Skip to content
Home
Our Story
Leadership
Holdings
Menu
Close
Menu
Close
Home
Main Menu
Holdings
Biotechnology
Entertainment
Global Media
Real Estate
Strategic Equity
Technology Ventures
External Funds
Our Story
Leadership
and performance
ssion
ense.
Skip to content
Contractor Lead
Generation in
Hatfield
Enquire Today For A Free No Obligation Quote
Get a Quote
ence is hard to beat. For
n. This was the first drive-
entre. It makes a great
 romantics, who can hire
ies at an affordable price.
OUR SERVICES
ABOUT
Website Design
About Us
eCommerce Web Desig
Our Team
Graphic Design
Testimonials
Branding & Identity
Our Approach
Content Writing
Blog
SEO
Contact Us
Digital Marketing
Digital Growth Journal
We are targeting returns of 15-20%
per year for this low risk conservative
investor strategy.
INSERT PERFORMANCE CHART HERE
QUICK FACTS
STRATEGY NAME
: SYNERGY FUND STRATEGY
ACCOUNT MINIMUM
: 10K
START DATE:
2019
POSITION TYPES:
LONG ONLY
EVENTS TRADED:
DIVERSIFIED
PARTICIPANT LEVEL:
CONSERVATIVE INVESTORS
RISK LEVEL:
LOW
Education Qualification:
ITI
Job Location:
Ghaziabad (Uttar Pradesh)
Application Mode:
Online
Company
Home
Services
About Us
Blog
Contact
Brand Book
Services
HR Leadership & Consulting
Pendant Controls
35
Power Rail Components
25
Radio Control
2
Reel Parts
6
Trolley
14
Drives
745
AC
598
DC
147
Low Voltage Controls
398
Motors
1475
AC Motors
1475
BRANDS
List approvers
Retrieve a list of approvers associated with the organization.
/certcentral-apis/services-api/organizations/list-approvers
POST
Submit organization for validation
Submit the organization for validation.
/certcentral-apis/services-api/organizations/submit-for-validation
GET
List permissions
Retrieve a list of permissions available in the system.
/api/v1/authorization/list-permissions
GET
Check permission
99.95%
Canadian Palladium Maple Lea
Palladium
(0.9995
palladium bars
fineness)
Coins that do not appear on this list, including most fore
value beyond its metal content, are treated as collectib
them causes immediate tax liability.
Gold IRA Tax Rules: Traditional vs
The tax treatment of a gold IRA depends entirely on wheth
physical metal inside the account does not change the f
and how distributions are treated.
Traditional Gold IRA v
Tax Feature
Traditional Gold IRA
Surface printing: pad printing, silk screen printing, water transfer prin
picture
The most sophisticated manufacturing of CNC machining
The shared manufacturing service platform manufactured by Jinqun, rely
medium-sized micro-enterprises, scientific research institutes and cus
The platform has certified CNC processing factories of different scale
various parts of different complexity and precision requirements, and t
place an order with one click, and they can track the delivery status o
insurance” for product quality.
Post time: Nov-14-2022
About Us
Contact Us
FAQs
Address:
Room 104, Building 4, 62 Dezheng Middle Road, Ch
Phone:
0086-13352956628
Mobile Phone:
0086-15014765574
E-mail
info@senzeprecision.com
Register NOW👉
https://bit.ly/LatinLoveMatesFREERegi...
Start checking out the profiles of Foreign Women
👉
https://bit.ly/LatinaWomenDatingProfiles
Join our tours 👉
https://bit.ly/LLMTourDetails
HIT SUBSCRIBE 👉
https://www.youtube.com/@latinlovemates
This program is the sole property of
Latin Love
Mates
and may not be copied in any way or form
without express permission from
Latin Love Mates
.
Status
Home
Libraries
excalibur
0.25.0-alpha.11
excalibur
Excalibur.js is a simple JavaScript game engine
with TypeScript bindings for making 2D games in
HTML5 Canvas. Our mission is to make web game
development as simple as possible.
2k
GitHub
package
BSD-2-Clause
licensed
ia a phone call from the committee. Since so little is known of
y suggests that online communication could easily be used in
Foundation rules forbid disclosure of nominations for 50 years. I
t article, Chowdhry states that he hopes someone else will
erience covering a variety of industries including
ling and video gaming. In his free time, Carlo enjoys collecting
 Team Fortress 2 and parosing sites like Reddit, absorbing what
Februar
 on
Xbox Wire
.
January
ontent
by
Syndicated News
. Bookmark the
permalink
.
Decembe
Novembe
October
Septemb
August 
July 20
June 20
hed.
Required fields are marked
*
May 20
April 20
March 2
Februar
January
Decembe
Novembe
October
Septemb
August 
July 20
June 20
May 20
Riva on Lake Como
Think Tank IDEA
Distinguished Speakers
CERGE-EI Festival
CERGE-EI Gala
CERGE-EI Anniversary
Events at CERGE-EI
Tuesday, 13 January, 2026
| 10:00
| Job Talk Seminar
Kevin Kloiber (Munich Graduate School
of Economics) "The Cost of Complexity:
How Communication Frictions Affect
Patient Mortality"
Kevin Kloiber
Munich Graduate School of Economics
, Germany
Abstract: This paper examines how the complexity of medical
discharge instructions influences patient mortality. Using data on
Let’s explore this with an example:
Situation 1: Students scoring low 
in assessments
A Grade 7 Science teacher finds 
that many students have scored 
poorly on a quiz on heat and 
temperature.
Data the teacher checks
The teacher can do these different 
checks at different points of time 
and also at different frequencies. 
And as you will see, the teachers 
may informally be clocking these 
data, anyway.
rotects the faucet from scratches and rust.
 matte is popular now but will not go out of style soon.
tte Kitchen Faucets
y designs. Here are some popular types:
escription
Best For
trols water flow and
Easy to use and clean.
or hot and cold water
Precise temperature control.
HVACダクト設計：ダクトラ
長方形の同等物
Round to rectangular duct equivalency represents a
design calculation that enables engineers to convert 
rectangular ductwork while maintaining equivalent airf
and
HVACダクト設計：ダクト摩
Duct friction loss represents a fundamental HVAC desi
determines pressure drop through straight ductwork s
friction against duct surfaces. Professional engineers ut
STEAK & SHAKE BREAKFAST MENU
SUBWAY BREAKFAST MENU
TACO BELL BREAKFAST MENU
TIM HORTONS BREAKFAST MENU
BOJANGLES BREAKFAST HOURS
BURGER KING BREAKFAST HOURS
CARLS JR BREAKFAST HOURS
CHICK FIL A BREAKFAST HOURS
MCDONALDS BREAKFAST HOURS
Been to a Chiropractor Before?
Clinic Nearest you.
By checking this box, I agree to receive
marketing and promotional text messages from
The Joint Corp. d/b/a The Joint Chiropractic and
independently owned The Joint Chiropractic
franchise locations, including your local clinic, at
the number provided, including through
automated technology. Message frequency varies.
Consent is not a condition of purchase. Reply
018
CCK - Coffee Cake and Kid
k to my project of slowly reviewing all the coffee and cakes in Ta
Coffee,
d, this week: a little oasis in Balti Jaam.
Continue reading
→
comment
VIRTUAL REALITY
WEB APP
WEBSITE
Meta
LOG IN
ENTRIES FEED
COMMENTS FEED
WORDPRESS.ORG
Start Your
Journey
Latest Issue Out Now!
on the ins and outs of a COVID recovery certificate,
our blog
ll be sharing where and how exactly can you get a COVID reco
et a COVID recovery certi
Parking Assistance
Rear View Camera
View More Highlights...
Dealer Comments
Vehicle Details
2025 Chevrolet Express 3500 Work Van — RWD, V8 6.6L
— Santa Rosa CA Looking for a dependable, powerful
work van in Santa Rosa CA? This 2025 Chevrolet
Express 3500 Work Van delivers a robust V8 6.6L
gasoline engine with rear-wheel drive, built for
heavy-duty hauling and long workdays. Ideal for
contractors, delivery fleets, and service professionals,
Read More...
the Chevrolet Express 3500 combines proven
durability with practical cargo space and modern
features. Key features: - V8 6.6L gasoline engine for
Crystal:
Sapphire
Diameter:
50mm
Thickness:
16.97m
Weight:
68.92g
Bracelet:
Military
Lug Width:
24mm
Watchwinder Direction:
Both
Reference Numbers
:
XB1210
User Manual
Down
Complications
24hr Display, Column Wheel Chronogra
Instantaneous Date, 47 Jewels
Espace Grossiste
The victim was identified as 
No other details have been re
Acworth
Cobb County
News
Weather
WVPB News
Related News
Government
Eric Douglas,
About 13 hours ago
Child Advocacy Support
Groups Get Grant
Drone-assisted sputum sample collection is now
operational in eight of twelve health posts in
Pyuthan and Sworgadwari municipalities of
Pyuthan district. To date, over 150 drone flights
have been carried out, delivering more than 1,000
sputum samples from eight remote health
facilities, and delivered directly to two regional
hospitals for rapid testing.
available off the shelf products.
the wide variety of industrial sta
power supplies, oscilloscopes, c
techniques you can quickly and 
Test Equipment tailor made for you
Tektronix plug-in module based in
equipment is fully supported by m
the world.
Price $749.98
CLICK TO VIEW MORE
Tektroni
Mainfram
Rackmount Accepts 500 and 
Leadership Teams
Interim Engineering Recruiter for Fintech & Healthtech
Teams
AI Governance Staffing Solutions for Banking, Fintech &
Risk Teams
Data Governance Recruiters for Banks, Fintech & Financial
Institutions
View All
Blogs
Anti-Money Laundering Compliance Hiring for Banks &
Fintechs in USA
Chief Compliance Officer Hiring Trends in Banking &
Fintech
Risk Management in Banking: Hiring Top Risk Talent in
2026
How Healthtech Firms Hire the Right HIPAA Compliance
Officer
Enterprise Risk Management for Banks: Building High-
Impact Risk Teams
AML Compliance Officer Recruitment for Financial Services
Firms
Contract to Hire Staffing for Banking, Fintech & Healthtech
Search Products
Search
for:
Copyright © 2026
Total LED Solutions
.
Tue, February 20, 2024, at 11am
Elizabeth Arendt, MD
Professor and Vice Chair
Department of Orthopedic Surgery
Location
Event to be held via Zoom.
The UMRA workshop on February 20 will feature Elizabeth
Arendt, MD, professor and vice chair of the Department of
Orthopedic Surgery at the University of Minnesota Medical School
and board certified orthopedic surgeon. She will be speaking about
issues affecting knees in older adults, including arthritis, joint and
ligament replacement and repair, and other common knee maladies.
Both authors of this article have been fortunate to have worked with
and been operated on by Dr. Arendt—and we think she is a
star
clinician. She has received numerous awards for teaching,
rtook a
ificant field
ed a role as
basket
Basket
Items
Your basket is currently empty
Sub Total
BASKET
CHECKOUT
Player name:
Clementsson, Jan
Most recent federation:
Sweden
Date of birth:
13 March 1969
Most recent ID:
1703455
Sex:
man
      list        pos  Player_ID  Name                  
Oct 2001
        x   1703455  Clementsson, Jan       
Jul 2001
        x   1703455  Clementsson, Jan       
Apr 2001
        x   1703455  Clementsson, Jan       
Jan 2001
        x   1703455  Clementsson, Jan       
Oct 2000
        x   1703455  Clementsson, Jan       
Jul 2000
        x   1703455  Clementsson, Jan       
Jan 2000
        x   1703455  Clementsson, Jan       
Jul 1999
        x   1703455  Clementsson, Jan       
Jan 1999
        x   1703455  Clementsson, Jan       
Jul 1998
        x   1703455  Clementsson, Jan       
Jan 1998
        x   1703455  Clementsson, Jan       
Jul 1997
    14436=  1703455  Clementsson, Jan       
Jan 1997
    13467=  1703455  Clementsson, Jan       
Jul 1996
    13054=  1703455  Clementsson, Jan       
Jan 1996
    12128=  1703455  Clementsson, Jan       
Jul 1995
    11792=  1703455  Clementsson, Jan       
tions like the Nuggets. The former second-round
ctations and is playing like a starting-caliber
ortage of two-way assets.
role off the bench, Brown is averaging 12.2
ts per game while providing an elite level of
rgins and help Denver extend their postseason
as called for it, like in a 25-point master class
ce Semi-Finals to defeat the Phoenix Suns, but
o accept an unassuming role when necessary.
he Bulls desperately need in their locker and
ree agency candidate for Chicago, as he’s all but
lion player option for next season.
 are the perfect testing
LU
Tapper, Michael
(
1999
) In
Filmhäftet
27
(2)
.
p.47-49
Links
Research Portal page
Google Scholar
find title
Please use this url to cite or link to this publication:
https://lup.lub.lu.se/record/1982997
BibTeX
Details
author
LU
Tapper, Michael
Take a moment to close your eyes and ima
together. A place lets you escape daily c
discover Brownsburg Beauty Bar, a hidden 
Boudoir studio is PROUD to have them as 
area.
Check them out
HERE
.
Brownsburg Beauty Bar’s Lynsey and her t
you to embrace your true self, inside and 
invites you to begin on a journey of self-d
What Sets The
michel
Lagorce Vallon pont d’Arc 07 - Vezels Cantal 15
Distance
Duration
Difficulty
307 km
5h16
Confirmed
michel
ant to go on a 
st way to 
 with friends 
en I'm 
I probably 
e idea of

**THE PROBLEM**
Reproduce verbatim the lines from the start of the records through the line containing "Branding & Identity", including that line.

**RESULT**
Skip to content
Home
Our Story
Leadership
Holdings
Menu
Close
Menu
Close
Home
Main Menu
Holdings
Biotechnology
Entertainment
Global Media
Real Estate
Strategic Equity
Technology Ventures
External Funds
Our Story
Leadership
and performance
ssion
ense.
Skip to content
Contractor Lead
Generation in
Hatfield
Enquire Today For A Free No Obligation Quote
Get a Quote
ence is hard to beat. For
n. This was the first drive-
entre. It makes a great
 romantics, who can hire
ies at an affordable price.
OUR SERVICES
ABOUT
Website Design
About Us
eCommerce Web Desig
Our Team
Graphic Design
Testimonials
Branding & Identity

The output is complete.